**Textauszug:**
_ _ _ _
|
Theatergeschichte
Die historischen Mittel des Theaters theatral zu demonstrieren und damit
auch noch attraktives Theater zu spielen: das muss einfach im gutgemeinten
Didaktischen enden. So geschehen in Leipzig: Goy Joostens Konzept zeigt
die ersten Troja-Akte als griechische Tragödie mit einem heutigen "Publikum",
die ersten Karthago-Akte als Mixtur von rand Opera, Barockoper, commedia
dell'arte, den Schlussakt als episches Theater.
Doch besondere Defizite sind in der Personenführung zu konstatieren: stilisierte
Gesten, beliebiges Nebeneinander vermögen keine Gefühlswelten zu vermitteln.
Johannes Leyackers Bühnenbild entspricht dem Inszenierungskonzept - Räume
à la Dionysos-Amphitheater, ein phantasievoller Moloch, Requisiten sie
bei Brecht oder Beckett; insgesamt der imposante Einsatz bühnenbildnerischer
Möglichkeiten, durchaus von hohem optischen Reiz!
_ _ _ _
**Ausgangsmaterial:**
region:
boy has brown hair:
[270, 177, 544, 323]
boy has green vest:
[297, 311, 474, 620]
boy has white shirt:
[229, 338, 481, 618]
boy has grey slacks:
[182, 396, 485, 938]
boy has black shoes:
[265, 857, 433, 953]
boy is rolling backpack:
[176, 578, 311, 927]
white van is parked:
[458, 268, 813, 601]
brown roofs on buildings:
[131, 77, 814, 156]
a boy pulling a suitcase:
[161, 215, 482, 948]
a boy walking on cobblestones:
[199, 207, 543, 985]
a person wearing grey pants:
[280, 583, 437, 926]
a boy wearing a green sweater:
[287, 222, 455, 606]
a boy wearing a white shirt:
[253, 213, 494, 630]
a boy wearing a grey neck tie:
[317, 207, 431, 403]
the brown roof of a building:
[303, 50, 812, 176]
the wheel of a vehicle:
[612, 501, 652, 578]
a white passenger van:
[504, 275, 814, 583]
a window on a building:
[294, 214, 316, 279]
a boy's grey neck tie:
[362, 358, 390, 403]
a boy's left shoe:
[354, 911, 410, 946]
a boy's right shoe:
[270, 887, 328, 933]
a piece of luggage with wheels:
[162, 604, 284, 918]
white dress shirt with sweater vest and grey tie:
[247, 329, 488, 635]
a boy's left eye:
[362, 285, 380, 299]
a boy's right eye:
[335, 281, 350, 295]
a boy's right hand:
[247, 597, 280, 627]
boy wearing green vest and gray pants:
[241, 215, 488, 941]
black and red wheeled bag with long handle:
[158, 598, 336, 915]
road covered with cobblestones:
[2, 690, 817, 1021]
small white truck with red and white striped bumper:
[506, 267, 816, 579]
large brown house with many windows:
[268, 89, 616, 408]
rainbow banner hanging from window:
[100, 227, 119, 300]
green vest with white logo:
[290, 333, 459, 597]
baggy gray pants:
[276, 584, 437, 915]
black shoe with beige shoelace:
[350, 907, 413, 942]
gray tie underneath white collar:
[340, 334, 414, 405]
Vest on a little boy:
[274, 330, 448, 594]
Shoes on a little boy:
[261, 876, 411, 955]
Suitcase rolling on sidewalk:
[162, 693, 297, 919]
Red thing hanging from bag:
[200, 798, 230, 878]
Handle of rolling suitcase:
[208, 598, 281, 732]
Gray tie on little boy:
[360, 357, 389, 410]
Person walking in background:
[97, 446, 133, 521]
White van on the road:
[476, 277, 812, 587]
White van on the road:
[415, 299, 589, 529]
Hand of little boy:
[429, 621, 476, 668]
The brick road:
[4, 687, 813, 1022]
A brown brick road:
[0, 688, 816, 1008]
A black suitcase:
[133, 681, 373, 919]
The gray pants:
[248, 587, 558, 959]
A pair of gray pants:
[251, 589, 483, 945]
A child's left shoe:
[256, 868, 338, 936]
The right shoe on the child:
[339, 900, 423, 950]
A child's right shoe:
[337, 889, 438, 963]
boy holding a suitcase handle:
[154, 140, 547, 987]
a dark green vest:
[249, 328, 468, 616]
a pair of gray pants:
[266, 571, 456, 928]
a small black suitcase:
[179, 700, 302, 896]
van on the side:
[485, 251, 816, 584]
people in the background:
_ _ _ _
**Die Aufgaben:**
A) Beantworte anhand des Textauszugs diese Fragen:
(i) In welcher Stadt wurde die besprochene Inszenierung gezeigt?
(ii) Von wem stammt das Bühnenbild?
(iii) Als welche Theaterform wird der Schlussakt dargeboten?
B) Schreibe aus dem Textauszug alles von „Doch besondere Defizite“ bis hinunter zu „hohem optischen Reiz!“ wörtlich ab.

**Lösungen im Einzelnen:**
A)
(i) In Leipzig.
(ii) Von Johannes Leyacker.
(iii) Als episches Theater.

B)
Doch besondere Defizite sind in der Personenführung zu konstatieren: stilisierte
Gesten, beliebiges Nebeneinander vermögen keine Gefühlswelten zu vermitteln.
Johannes Leyackers Bühnenbild entspricht dem Inszenierungskonzept - Räume
à la Dionysos-Amphitheater, ein phantasievoller Moloch, Requisiten sie
bei Brecht oder Beckett; insgesamt der imposante Einsatz bühnenbildnerischer
Möglichkeiten, durchaus von hohem optischen Reiz!